[Extracted records]
• • • •

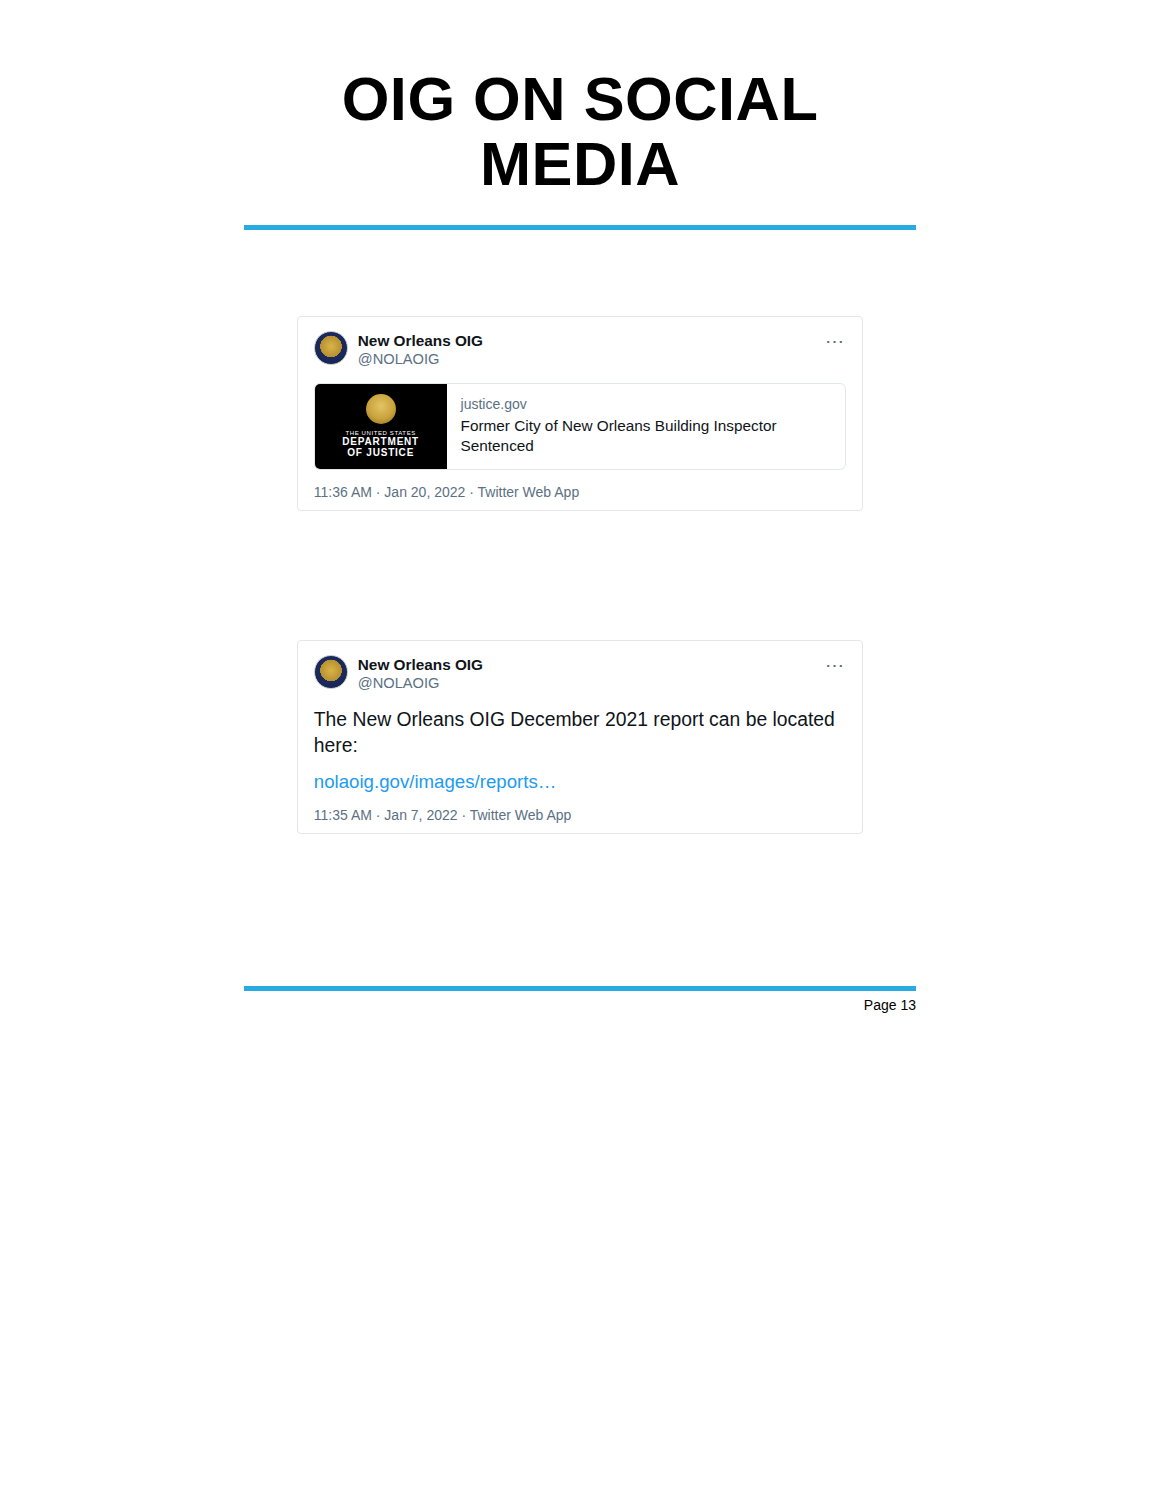OIG ON SOCIAL MEDIA
New Orleans OIG
@NOLAOIG
⋯
The United States
Department
of Justice
justice.gov
Former City of New Orleans Building Inspector Sentenced
11:36 AM · Jan 20, 2022 · Twitter Web App
New Orleans OIG
@NOLAOIG
⋯
The New Orleans OIG December 2021 report can be located here:
nolaoig.gov/images/reports…
11:35 AM · Jan 7, 2022 · Twitter Web App
Page 13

• • • •

[The problem]
Go through the listing above and return every line where the word "Orleans" occurs.

[Answer to the exercise]
New Orleans OIG
Former City of New Orleans Building Inspector Sentenced
New Orleans OIG
The New Orleans OIG December 2021 report can be located here:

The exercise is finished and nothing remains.